Fuchs (2012) argues that under capitalism, the aspect of privacy is simply considered as an antagonistic value which despite being regarded as a universal value in protecting private property has been greatly undermined by corporate and state agencies which are only interested for capital accumulation. While capitalism is centered on protecting privacy for companies and the rich, it has opted to violate the privacy of citizens and consumers. In the context of Facebook, it ought to be considered that the concept of privacy should be advanced to citizens and consumers from corporate surveillance. Stated differently, personal data should not be disclosed to third parties without the consumer’s knowledge and consent. These privacy values have been ignored by Facebook.
According to Marx (1867), individuals are exploited when they are not paid for their labour.
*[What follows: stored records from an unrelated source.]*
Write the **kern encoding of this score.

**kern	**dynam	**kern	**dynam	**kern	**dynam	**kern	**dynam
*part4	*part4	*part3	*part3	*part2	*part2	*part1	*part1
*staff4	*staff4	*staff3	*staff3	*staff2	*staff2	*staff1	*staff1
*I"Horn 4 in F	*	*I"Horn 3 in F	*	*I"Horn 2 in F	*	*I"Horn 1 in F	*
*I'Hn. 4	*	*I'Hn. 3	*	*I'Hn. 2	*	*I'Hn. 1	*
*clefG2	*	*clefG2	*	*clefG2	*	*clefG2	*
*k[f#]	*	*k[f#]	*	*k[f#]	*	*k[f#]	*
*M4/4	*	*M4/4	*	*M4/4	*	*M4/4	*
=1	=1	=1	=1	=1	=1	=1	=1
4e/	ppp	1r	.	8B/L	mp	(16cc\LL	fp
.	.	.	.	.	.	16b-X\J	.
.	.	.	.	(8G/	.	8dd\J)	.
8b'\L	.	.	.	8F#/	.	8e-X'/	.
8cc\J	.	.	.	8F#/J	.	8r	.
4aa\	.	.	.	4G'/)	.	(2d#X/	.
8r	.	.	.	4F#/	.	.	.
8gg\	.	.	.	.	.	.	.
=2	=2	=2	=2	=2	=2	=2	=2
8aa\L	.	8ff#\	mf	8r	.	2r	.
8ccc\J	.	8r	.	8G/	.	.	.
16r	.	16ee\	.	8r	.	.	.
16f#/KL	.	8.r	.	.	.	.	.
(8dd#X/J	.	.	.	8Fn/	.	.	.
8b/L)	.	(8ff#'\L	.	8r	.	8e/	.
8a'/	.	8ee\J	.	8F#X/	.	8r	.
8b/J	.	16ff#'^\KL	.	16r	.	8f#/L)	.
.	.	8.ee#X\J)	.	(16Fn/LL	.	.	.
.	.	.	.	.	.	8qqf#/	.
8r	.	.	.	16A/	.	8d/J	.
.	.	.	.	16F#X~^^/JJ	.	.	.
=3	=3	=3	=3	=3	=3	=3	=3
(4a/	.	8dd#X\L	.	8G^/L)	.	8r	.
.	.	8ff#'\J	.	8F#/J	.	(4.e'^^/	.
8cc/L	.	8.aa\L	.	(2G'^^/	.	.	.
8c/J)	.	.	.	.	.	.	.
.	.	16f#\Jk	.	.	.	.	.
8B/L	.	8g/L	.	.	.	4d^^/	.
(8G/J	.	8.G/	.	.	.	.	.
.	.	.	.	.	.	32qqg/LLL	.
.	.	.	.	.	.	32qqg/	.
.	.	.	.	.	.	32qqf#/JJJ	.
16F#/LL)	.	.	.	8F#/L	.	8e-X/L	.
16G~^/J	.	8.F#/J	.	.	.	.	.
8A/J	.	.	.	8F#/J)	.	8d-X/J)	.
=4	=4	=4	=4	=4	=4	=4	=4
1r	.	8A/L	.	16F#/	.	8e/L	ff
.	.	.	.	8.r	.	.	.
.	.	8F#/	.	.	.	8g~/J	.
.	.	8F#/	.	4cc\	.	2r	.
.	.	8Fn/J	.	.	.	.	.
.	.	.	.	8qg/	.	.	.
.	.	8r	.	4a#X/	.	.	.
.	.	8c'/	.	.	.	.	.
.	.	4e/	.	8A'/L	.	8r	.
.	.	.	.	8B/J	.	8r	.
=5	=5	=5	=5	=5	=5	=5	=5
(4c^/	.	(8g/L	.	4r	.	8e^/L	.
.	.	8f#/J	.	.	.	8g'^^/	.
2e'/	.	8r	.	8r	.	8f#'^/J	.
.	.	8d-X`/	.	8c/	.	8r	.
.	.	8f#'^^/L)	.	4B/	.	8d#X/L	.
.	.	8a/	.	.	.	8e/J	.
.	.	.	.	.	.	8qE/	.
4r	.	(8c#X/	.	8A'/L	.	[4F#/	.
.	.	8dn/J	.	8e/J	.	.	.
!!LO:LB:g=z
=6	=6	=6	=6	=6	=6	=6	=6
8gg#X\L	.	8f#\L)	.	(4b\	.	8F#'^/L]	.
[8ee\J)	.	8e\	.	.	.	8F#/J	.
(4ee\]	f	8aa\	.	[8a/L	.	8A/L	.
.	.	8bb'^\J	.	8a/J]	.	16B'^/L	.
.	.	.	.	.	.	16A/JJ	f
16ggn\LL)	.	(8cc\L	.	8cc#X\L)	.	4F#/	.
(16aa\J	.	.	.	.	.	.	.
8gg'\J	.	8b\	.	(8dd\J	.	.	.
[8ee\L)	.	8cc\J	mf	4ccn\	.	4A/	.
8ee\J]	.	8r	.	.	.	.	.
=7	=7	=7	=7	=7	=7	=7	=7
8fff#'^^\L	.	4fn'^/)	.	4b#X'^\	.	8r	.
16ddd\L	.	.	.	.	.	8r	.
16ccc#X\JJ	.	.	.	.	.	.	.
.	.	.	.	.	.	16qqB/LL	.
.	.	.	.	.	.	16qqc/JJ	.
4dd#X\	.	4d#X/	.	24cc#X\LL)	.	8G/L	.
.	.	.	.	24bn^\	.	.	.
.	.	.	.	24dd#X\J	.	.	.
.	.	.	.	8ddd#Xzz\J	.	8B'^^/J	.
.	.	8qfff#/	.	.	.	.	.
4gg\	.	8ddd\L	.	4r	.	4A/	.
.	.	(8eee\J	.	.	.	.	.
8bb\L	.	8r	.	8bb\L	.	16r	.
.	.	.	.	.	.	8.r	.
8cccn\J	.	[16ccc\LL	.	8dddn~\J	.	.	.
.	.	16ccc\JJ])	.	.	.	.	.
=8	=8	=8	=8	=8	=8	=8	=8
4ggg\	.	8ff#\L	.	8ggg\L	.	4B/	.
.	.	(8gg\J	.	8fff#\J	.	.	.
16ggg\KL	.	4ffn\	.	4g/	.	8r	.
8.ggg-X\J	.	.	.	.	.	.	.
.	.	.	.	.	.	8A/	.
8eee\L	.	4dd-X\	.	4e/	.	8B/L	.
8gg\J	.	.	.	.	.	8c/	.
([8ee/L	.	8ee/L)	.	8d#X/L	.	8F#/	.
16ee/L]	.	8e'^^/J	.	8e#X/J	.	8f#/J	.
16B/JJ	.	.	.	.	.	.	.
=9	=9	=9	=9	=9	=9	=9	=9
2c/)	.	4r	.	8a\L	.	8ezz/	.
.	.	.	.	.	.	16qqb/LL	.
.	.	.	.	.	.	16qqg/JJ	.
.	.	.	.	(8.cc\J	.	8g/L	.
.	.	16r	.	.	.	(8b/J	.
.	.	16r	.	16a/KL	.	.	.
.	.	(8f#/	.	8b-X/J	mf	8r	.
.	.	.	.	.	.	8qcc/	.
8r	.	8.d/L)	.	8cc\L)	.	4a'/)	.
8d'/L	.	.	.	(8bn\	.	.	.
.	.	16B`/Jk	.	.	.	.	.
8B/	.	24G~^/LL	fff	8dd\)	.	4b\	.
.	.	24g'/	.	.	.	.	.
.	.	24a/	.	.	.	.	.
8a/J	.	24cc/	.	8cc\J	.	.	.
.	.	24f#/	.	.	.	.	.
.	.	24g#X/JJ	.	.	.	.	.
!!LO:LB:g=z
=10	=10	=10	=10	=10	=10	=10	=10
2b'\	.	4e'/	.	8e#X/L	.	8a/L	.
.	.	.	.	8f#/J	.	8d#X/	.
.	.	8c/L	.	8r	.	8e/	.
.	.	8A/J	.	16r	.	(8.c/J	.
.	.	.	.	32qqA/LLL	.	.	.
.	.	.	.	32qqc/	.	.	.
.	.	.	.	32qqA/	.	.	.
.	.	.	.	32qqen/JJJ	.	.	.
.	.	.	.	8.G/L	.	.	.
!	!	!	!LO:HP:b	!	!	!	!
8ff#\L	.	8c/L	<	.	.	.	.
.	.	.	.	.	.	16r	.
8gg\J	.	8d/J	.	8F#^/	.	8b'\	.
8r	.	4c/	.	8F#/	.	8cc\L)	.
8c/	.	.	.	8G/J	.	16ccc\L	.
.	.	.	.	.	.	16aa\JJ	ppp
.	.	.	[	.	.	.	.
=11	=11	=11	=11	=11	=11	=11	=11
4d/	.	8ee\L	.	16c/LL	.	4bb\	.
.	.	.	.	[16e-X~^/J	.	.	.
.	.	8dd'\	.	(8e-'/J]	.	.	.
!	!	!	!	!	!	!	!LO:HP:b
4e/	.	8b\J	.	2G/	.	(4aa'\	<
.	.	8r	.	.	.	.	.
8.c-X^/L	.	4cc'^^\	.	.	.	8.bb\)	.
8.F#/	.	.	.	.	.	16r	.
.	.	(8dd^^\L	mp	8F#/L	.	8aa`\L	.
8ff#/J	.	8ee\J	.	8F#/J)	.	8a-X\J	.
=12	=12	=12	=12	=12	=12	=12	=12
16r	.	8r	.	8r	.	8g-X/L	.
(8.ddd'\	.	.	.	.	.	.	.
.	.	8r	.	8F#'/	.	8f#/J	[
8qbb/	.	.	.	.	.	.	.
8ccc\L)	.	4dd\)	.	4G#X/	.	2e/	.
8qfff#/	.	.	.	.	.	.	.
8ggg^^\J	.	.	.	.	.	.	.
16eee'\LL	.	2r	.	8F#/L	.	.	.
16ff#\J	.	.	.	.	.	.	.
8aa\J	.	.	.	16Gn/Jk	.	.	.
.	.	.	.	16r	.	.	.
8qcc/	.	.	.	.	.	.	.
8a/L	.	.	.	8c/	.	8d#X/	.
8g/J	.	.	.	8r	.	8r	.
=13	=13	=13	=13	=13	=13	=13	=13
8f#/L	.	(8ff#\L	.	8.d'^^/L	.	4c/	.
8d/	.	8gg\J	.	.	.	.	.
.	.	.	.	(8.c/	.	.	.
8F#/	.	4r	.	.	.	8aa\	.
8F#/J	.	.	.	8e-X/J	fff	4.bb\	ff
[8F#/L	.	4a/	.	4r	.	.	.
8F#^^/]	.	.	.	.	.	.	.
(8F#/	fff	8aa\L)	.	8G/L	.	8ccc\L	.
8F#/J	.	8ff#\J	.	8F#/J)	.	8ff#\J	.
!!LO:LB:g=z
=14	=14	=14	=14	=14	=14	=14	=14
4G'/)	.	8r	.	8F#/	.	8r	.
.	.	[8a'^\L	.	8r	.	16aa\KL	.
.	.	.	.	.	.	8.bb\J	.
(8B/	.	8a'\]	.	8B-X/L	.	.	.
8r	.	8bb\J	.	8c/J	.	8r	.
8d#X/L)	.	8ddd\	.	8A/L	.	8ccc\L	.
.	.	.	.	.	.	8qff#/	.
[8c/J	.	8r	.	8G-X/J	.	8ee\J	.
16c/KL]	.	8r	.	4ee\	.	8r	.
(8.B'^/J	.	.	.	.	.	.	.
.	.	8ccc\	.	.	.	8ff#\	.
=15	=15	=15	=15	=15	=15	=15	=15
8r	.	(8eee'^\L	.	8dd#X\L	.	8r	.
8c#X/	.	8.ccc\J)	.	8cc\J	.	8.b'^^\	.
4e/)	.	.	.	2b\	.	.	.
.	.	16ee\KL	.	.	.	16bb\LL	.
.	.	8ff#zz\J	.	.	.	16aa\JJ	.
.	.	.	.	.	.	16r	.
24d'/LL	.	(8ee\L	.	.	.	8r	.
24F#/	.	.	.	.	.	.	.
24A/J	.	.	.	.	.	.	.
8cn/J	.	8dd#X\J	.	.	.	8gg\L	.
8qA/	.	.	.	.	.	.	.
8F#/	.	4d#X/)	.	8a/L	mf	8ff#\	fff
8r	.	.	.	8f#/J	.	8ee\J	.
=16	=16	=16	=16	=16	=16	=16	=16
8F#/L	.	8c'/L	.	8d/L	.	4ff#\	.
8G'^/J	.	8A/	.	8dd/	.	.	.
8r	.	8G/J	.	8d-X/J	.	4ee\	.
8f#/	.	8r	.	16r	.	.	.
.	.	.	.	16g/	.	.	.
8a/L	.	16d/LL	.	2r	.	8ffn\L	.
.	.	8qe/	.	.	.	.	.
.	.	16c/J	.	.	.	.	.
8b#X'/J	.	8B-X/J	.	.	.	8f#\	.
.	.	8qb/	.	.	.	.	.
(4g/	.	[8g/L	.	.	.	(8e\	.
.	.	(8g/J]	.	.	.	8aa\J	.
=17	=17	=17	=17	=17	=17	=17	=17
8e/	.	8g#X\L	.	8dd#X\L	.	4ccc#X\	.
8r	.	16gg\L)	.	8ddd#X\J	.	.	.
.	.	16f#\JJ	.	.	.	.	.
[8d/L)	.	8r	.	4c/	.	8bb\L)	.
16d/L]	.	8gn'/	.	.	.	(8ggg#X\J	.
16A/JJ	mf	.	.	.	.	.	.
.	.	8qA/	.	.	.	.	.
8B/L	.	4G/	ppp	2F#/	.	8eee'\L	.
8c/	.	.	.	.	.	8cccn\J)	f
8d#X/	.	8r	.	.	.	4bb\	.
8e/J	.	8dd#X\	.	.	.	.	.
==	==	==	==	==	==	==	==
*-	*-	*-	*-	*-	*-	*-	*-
With considerations that it is the user’s sharing and works that makes Facebook valuable and a digital goldmine, it is important that the users should be paid some commission out of the enormous profits generated. Indeed, it is a cause for concern that users who make Facebook what it is are not valued or given anything to compensate for their efforts. Another consideration that should be made is that Facebook users are not given any monetary rewards for their contribution to the site which includes socialization and self expression. Social attention and personal connection could be considered as a form of currency. According to Marx, workers should be compensated according to the value they bring to the employer. As it stands now, this is not the case for Facebook users as no user is paid any some despite their contribution being valuable to the company.
The aspect of exploitation came into the limelight some two hundred years ago after being introduced by Karl Marx. Marx (1990) presumes that value is established through labour and despite many people acknowledging that value can be created by other factors other than labour, it is important to presume that labour is simply one of the various sources of value if we have to consider the argument by Marx. Marx reiterates that human beings harbour an essential natural relationship to the benefit of our labour and that the work done by them is a definite part of what they are. The current capitalist society greatly differs from other historic period since unlike in the past, workers are able to sell their labour in exchange with money. This is opposed to making objects which are then changed for other objects. The capitalists generate money by exploiting the value that is created out of the worker’s labour to the sense that the final wages received by a worker is only a small percentage of the general value that the worker has created. Consequently, the portion of the value that the worker has created which is not eventually returned to the same worker after recovering operational costs is considered as the exploitation rate.
In essence, the business model surrounding Facebook is based on using the value created by users in generating revenue. It could be relevant if the management of Facebook recognized this value and gave some form of monetary rewards to these users as part of its duty. As it stands now, there is exploitation of users since their time, data, information and effort is used and not paid.